Ross Maciejewski is an Associate Professor of Computer Science at Arizona State University whose primary research interests are in the areas of geographical visualization and visual analytics focusing on public health, social media, sustainability, criminal incident reports and dietary analysis. He has served on the organizing committee for the IEEE Conference on Visual Analytics Science and Technology and the IEEE/VGTC EuroVis Conference and is serving as the Vice Chair for IEEE VIS 2017 in Phoenix, AZ. His work has been recognized through award winning submissions to the IEEE Visual Analytics Contest (2010, 2013 and 2015), and a best paper award in EuroVis (2017). He is a Fellow of the Global Security Initiative at ASU and the recipient of an NSF CAREER Award (2014).
Tuesday, September 12, 2017.
Speaker: Kyle Fox, Ph.D.
Title: Maps Between Geometric Data Sets
We will discuss two variants of the problem of computing maps between data sets. First, we will describe a near-linear time approximation algorithm for computing dynamic time warping maps between point sequences, a central problem in the analysis of trajectories and other curves. Next, we will describe fast approximation algorithms for computing transportation maps, a widely used method for comparing and relating two distributions.

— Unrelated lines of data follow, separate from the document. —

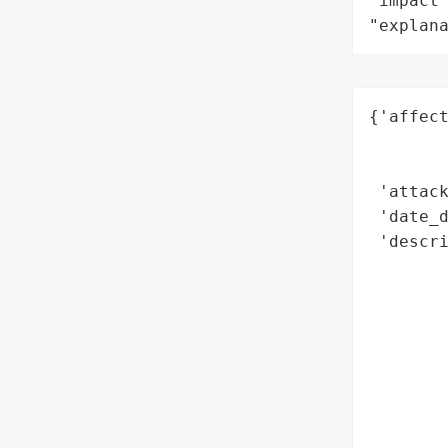
"impact"
"explan
{'affect
        
        
 'attack
 'date_d
 'descri
        
       
        
       
       
        
        
        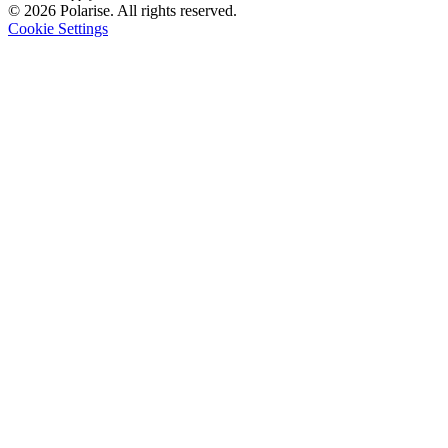
© 2026 Polarise. All rights reserved.
Cookie Settings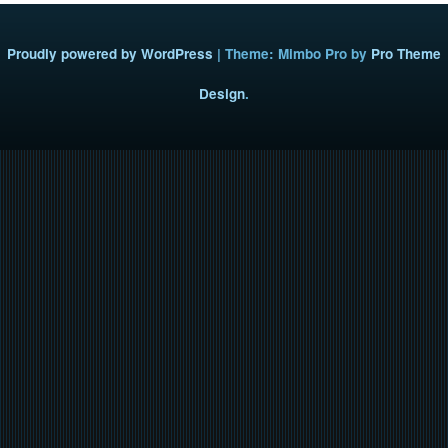
Proudly powered by WordPress
|
Theme: Mimbo Pro by
Pro Theme
Design
.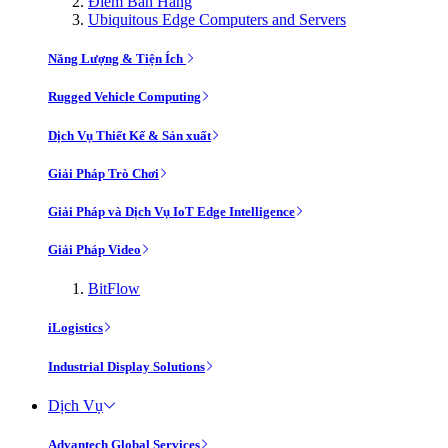
Điểm Bán Hàng
Ubiquitous Edge Computers and Servers
Năng Lượng & Tiện Ích
Rugged Vehicle Computing
Dịch Vụ Thiết Kế & Sản xuất
Giải Pháp Trò Chơi
Giải Pháp và Dịch Vụ IoT Edge Intelligence
Giải Pháp Video
BitFlow
iLogistics
Industrial Display Solutions
Dịch Vụ
Advantech Global Services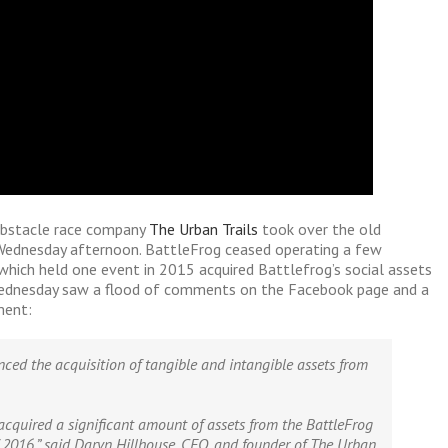
obstacle race company
The Urban Trails
took over the old
Wednesday afternoon. BattleFrog ceased operating a few
which held one event in 2015 acquired Battlefrog’s social assets
Wednesday saw a flood of comments on the Facebook page and a
ment:
nced the acquisition of tangible and intangible assets from
acquired a significant amount of assets from the BattleFrog
f 2016,” said Daryn Hillhouse, CEO, and founder of The Urban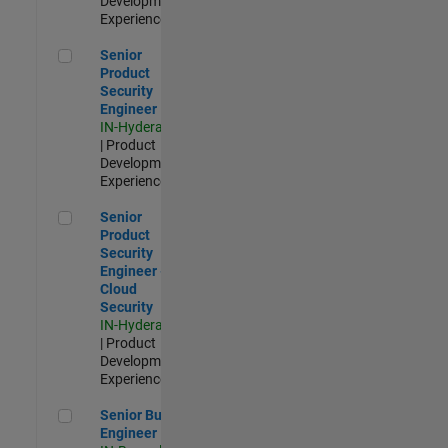
Development |
Experienced
Senior Product Security Engineer
Senior
Product
Security
Engineer
IN-Hyderabad
| Product
Development |
Experienced
Senior Product Security Engineer - Cloud Security
Senior
Product
Security
Engineer -
Cloud
Security
IN-Hyderabad
| Product
Development |
Experienced
Senior Build Engineer
Senior Build
Engineer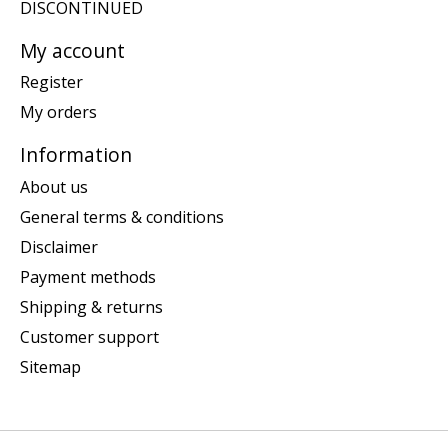
DISCONTINUED
My account
Register
My orders
Information
About us
General terms & conditions
Disclaimer
Payment methods
Shipping & returns
Customer support
Sitemap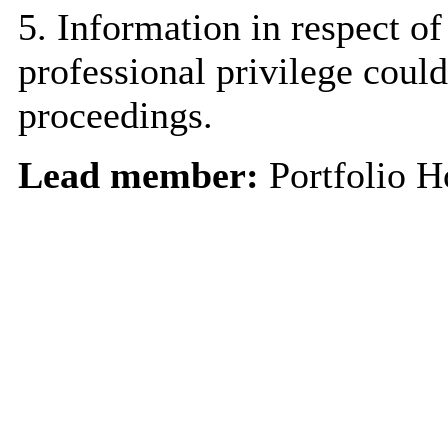
5. Information in respect of
professional privilege could
proceedings.
Lead member:
Portfolio H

In both cases our goal is to develop simple, fast, hopefully near-linear-time approximation algorithms.
Kyle Fox recently joined the University of Texas at Dallas as an Assistant Professor after completing a postdoc at Duke University. He obtained his Ph.D. from the University of Illinois at Urbana-Champaign in 2013. His research interests lie primarily in algorithms, including geometric algorithms, computational topology, combinatorial optimization, and their applications to data analysis and graph algorithms. He was a recipient of the Department of Energy Office of Science Graduate Fellowship and a winner of the C. W. Gear Outstanding Graduate Student award while at the University of Illinois.
Thursday, August 24, 2017.
Title: Graph Drawings: as created by users (or 'Doing the Future Work')
Much effort has been spent on designing algorithms for the automatic layout of graphs. Typically, the worth of these algorithms has been determined by their computational efficiency and by the extent to which the graph drawings they produce conform to pre-defined "aesthetics" (for example, minimising the number of edge crosses and edge bends, or maximising symmetry).
Prior experimental work has focussed on the extent to which the layout of a graph drawing assists with the comprehension of the embodied relational information. This seminar presents an alternate approach to determining the relative worth of graph layout aesthetics, based on how users create their own graph drawings. The seminar will present the results of both the published research experiments, as well as two follow-up studies.
Dr Helen Purchase is Senior Lecturer in the School of Computing Science at the University of Glasgow. She has worked in the area of empirical studies of graph layout for several years, and also has research interests in visual aesthetics, task-based empirical design, collaborative learning in higher education, and sketch tools for design. She has recently written a book on Empirical methods for HCI research.